Die Kleinräumige Gliederung bietet hierzu ein räumliches „Rahmenwerk“, mit dessen Hilfe verschiedenste einwohner- und gebäudebezogene Informationen ausgewertet und dargestellt werden können. Hierzu wird das Gemeindegebiet in nach Bebauung und Struktur möglichst gleichartige Teilgebiete aufgegliedert. Diese können je nach Zielsetzung der Analyse und Einwohnerzahl der Gemeinde verschieden groß ausfallen können:

  • Gröbste Ebene: vollständige Ortsteile, PLZ-Bereiche oder Stadtbezirke
  • Mittlere Ebene: Statistische Blöcke (von Straßen umgrenzte Baublöcke)
  • Feinste Ebene: Blockseiten (Einzelseiten der statistischen Blöcke)

Diese drei Ebenen folgen einer aufsteigenden Hierarchie. So lässt sich jeder statistische Bezirk vollständig in statistische Blöcke untergliedern, und jeder statistische Block in seine verschiedenen Blockseiten. Jeder der so entstandenen Flächeneinheiten werden dann alle in ihr liegenden Hausanschriften zugeordnet.

Anwendungsbereiche

Dieser Schlüssel erlaubt in Folge die Berechnung und Darstellung verschiedener adressbezogener Informationen (z.B. Gesamtenergiebedarf der Gebäude im Block, Altersdurchschnitt im Wohngebiet, Anteil von Kindergartenkindern je Ortsteil). Diese „Aggregation“ von Daten, also das Zusammenfassen einzelner gebäude-, haushalts- oder personenbezogener Informationen zu größeren Flächeneinheiten macht auch einen datenschutzgerechten Umgang mit diesen möglich – so erlaubt das Durchschnittsalter oder der Frauenanteil in einem statistischen Block keine Rückschlüsse mehr auf einzelne dort lebende Personen.
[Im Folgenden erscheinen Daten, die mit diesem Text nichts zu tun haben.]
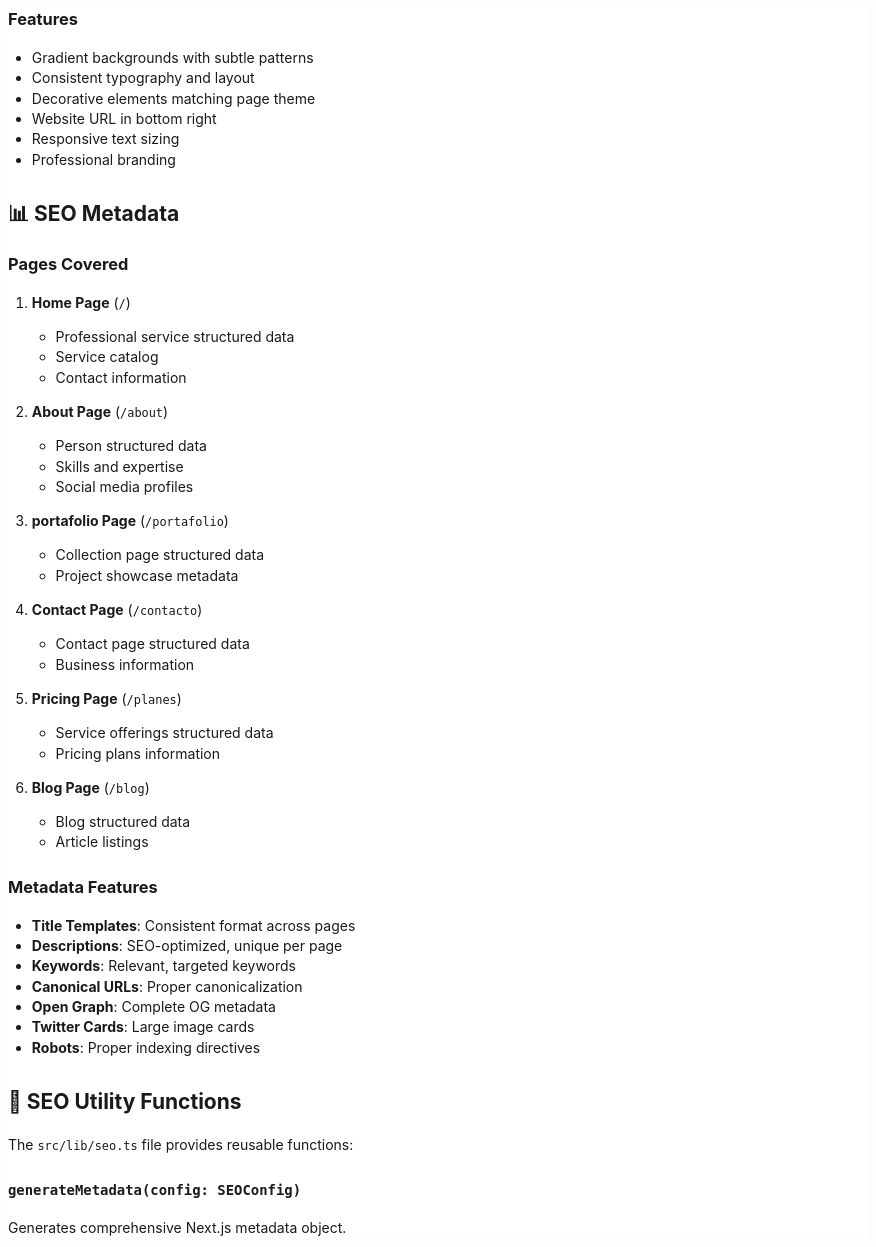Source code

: ### Features
- Gradient backgrounds with subtle patterns
- Consistent typography and layout
- Decorative elements matching page theme
- Website URL in bottom right
- Responsive text sizing
- Professional branding

## 📊 SEO Metadata

### Pages Covered
1. **Home Page** (`/`)
   - Professional service structured data
   - Service catalog
   - Contact information

2. **About Page** (`/about`)
   - Person structured data
   - Skills and expertise
   - Social media profiles

3. **portafolio Page** (`/portafolio`)
   - Collection page structured data
   - Project showcase metadata

4. **Contact Page** (`/contacto`)
   - Contact page structured data
   - Business information

5. **Pricing Page** (`/planes`)
   - Service offerings structured data
   - Pricing plans information

6. **Blog Page** (`/blog`)
   - Blog structured data
   - Article listings

### Metadata Features
- **Title Templates**: Consistent format across pages
- **Descriptions**: SEO-optimized, unique per page
- **Keywords**: Relevant, targeted keywords
- **Canonical URLs**: Proper canonicalization
- **Open Graph**: Complete OG metadata
- **Twitter Cards**: Large image cards
- **Robots**: Proper indexing directives

## 🔧 SEO Utility Functions

The `src/lib/seo.ts` file provides reusable functions:

### `generateMetadata(config: SEOConfig)`
Generates comprehensive Next.js metadata object.
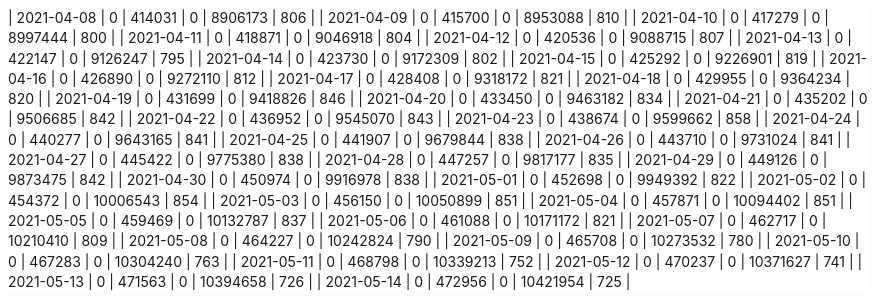 | 2021-04-08 | 0 | 414031 | 0 | 8906173 | 806 |
| 2021-04-09 | 0 | 415700 | 0 | 8953088 | 810 |
| 2021-04-10 | 0 | 417279 | 0 | 8997444 | 800 |
| 2021-04-11 | 0 | 418871 | 0 | 9046918 | 804 |
| 2021-04-12 | 0 | 420536 | 0 | 9088715 | 807 |
| 2021-04-13 | 0 | 422147 | 0 | 9126247 | 795 |
| 2021-04-14 | 0 | 423730 | 0 | 9172309 | 802 |
| 2021-04-15 | 0 | 425292 | 0 | 9226901 | 819 |
| 2021-04-16 | 0 | 426890 | 0 | 9272110 | 812 |
| 2021-04-17 | 0 | 428408 | 0 | 9318172 | 821 |
| 2021-04-18 | 0 | 429955 | 0 | 9364234 | 820 |
| 2021-04-19 | 0 | 431699 | 0 | 9418826 | 846 |
| 2021-04-20 | 0 | 433450 | 0 | 9463182 | 834 |
| 2021-04-21 | 0 | 435202 | 0 | 9506685 | 842 |
| 2021-04-22 | 0 | 436952 | 0 | 9545070 | 843 |
| 2021-04-23 | 0 | 438674 | 0 | 9599662 | 858 |
| 2021-04-24 | 0 | 440277 | 0 | 9643165 | 841 |
| 2021-04-25 | 0 | 441907 | 0 | 9679844 | 838 |
| 2021-04-26 | 0 | 443710 | 0 | 9731024 | 841 |
| 2021-04-27 | 0 | 445422 | 0 | 9775380 | 838 |
| 2021-04-28 | 0 | 447257 | 0 | 9817177 | 835 |
| 2021-04-29 | 0 | 449126 | 0 | 9873475 | 842 |
| 2021-04-30 | 0 | 450974 | 0 | 9916978 | 838 |
| 2021-05-01 | 0 | 452698 | 0 | 9949392 | 822 |
| 2021-05-02 | 0 | 454372 | 0 | 10006543 | 854 |
| 2021-05-03 | 0 | 456150 | 0 | 10050899 | 851 |
| 2021-05-04 | 0 | 457871 | 0 | 10094402 | 851 |
| 2021-05-05 | 0 | 459469 | 0 | 10132787 | 837 |
| 2021-05-06 | 0 | 461088 | 0 | 10171172 | 821 |
| 2021-05-07 | 0 | 462717 | 0 | 10210410 | 809 |
| 2021-05-08 | 0 | 464227 | 0 | 10242824 | 790 |
| 2021-05-09 | 0 | 465708 | 0 | 10273532 | 780 |
| 2021-05-10 | 0 | 467283 | 0 | 10304240 | 763 |
| 2021-05-11 | 0 | 468798 | 0 | 10339213 | 752 |
| 2021-05-12 | 0 | 470237 | 0 | 10371627 | 741 |
| 2021-05-13 | 0 | 471563 | 0 | 10394658 | 726 |
| 2021-05-14 | 0 | 472956 | 0 | 10421954 | 725 |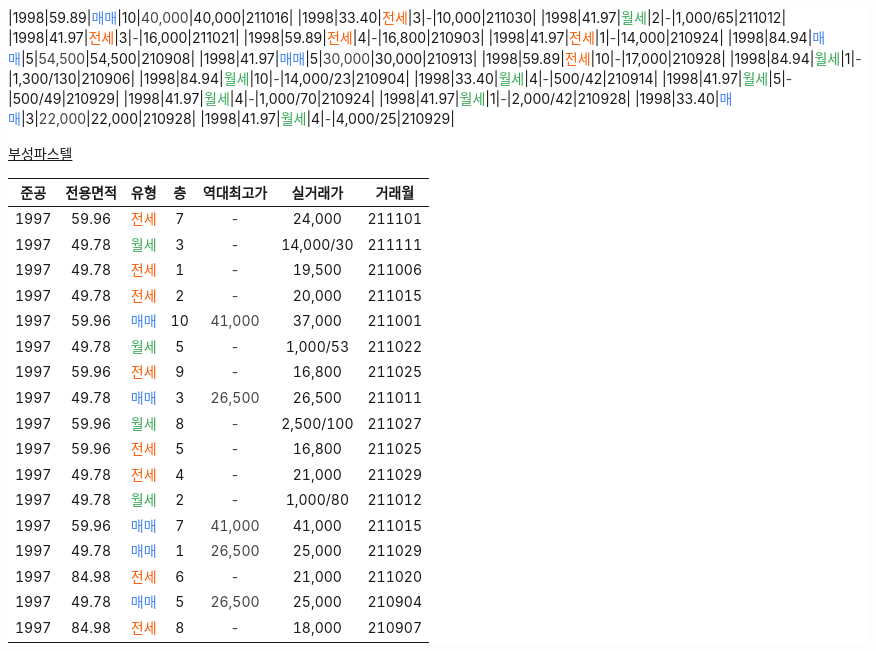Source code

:|1998|59.89|<span style="color:#4285f3">매매</span>|10|<span style="color:#444444">40,000</span>|40,000|211016|
|1998|33.40|<span style="color:#ff5a00">전세</span>|3|<span style="color:#444444">-</span>|10,000|211030|
|1998|41.97|<span style="color:#34a853">월세</span>|2|<span style="color:#444444">-</span>|1,000/65|211012|
|1998|41.97|<span style="color:#ff5a00">전세</span>|3|<span style="color:#444444">-</span>|16,000|211021|
|1998|59.89|<span style="color:#ff5a00">전세</span>|4|<span style="color:#444444">-</span>|16,800|210903|
|1998|41.97|<span style="color:#ff5a00">전세</span>|1|<span style="color:#444444">-</span>|14,000|210924|
|1998|84.94|<span style="color:#4285f3">매매</span>|5|<span style="color:#444444">54,500</span>|54,500|210908|
|1998|41.97|<span style="color:#4285f3">매매</span>|5|<span style="color:#444444">30,000</span>|30,000|210913|
|1998|59.89|<span style="color:#ff5a00">전세</span>|10|<span style="color:#444444">-</span>|17,000|210928|
|1998|84.94|<span style="color:#34a853">월세</span>|1|<span style="color:#444444">-</span>|1,300/130|210906|
|1998|84.94|<span style="color:#34a853">월세</span>|10|<span style="color:#444444">-</span>|14,000/23|210904|
|1998|33.40|<span style="color:#34a853">월세</span>|4|<span style="color:#444444">-</span>|500/42|210914|
|1998|41.97|<span style="color:#34a853">월세</span>|5|<span style="color:#444444">-</span>|500/49|210929|
|1998|41.97|<span style="color:#34a853">월세</span>|4|<span style="color:#444444">-</span>|1,000/70|210924|
|1998|41.97|<span style="color:#34a853">월세</span>|1|<span style="color:#444444">-</span>|2,000/42|210928|
|1998|33.40|<span style="color:#4285f3">매매</span>|3|<span style="color:#444444">22,000</span>|22,000|210928|
|1998|41.97|<span style="color:#34a853">월세</span>|4|<span style="color:#444444">-</span>|4,000/25|210929|

[부성파스텔](https://search.naver.com/search.naver?query=%EA%B2%BD%EA%B8%B0%EB%8F%84+%EC%8B%9C%ED%9D%A5%EC%8B%9C+%EC%A0%95%EC%99%95%EB%8F%99+%EB%B6%80%EC%84%B1%ED%8C%8C%EC%8A%A4%ED%85%94)

|준공|전용면적|유형|층|역대최고가|실거래가|거래월|
|:---:|:---:|:---:|:---:|:---:|:---:|:---:|
|1997|59.96|<span style="color:#ff5a00">전세</span>|7|<span style="color:#444444">-</span>|24,000|211101|
|1997|49.78|<span style="color:#34a853">월세</span>|3|<span style="color:#444444">-</span>|14,000/30|211111|
|1997|49.78|<span style="color:#ff5a00">전세</span>|1|<span style="color:#444444">-</span>|19,500|211006|
|1997|49.78|<span style="color:#ff5a00">전세</span>|2|<span style="color:#444444">-</span>|20,000|211015|
|1997|59.96|<span style="color:#4285f3">매매</span>|10|<span style="color:#444444">41,000</span>|37,000|211001|
|1997|49.78|<span style="color:#34a853">월세</span>|5|<span style="color:#444444">-</span>|1,000/53|211022|
|1997|59.96|<span style="color:#ff5a00">전세</span>|9|<span style="color:#444444">-</span>|16,800|211025|
|1997|49.78|<span style="color:#4285f3">매매</span>|3|<span style="color:#444444">26,500</span>|26,500|211011|
|1997|59.96|<span style="color:#34a853">월세</span>|8|<span style="color:#444444">-</span>|2,500/100|211027|
|1997|59.96|<span style="color:#ff5a00">전세</span>|5|<span style="color:#444444">-</span>|16,800|211025|
|1997|49.78|<span style="color:#ff5a00">전세</span>|4|<span style="color:#444444">-</span>|21,000|211029|
|1997|49.78|<span style="color:#34a853">월세</span>|2|<span style="color:#444444">-</span>|1,000/80|211012|
|1997|59.96|<span style="color:#4285f3">매매</span>|7|<span style="color:#444444">41,000</span>|41,000|211015|
|1997|49.78|<span style="color:#4285f3">매매</span>|1|<span style="color:#444444">26,500</span>|25,000|211029|
|1997|84.98|<span style="color:#ff5a00">전세</span>|6|<span style="color:#444444">-</span>|21,000|211020|
|1997|49.78|<span style="color:#4285f3">매매</span>|5|<span style="color:#444444">26,500</span>|25,000|210904|
|1997|84.98|<span style="color:#ff5a00">전세</span>|8|<span style="color:#444444">-</span>|18,000|210907|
Stadtmonitoring und Evaluation

Ein Grundbestand an kommunalstatistischen Daten macht auch erste Schritte im Bereich des Monitoring und der Evaluation kommunaler Projekte möglich. Nutzen Sie diese Chance und setzen Sie sich mit uns in Verbindung, damit wir Sie bei der Aufstellung der Kleinräumigen Gliederung Ihres Gemeindegebietes unterstützen können!

Die entsprechenden Gebietseinheiten der Kleinräumigen Gliederung werden von uns in enger Absprache mit Ihnen anhand der städtebaulichen Struktur, historischen Entwicklung und topographischen Gliederung Ihrer Gemeinde entwickelt und zu Ihrer weiteren Verwendung bereitgestellt. Wir unterstützen Sie sie auch bei der Auswertung von bereits ungenutzt bei Ihnen im Haus vorliegenden Datenmaterials gerne mit dem entsprechenden Know-how und versetzen Sie in die Lage, künftig selbstständig Analysen zu erarbeiten (siehe dazu auch »Stadtmonitoring und »GIS Beratung & Schulung).


Ausschnitt - Bezeichnungen der Statistischen Blöcke der Stadt Landsberg am Lech.

Abgeschlossene Projekte:

Bislang wurden Kleinräumige Gliederungen für folgende Kommunen erarbeitet:

  • Große Kreisstadt Landsberg am Lech (Statistische Bezirke und Blöcke)
  • Stadt Penzberg (Statistische Bezirke)
  • Stadt Geretsried (Statistische Bezirke)
  • Große Kreisstadt Schwandorf (Statistische Bezirke und Blöcke)

Dese wurden dann jeweils erfolgreich an das Bayerische Landesamt für Statistik und Datenverarbeitung zum Bezug der Auswertungsergebnisse aus dem Zensus 2011 übermittelt.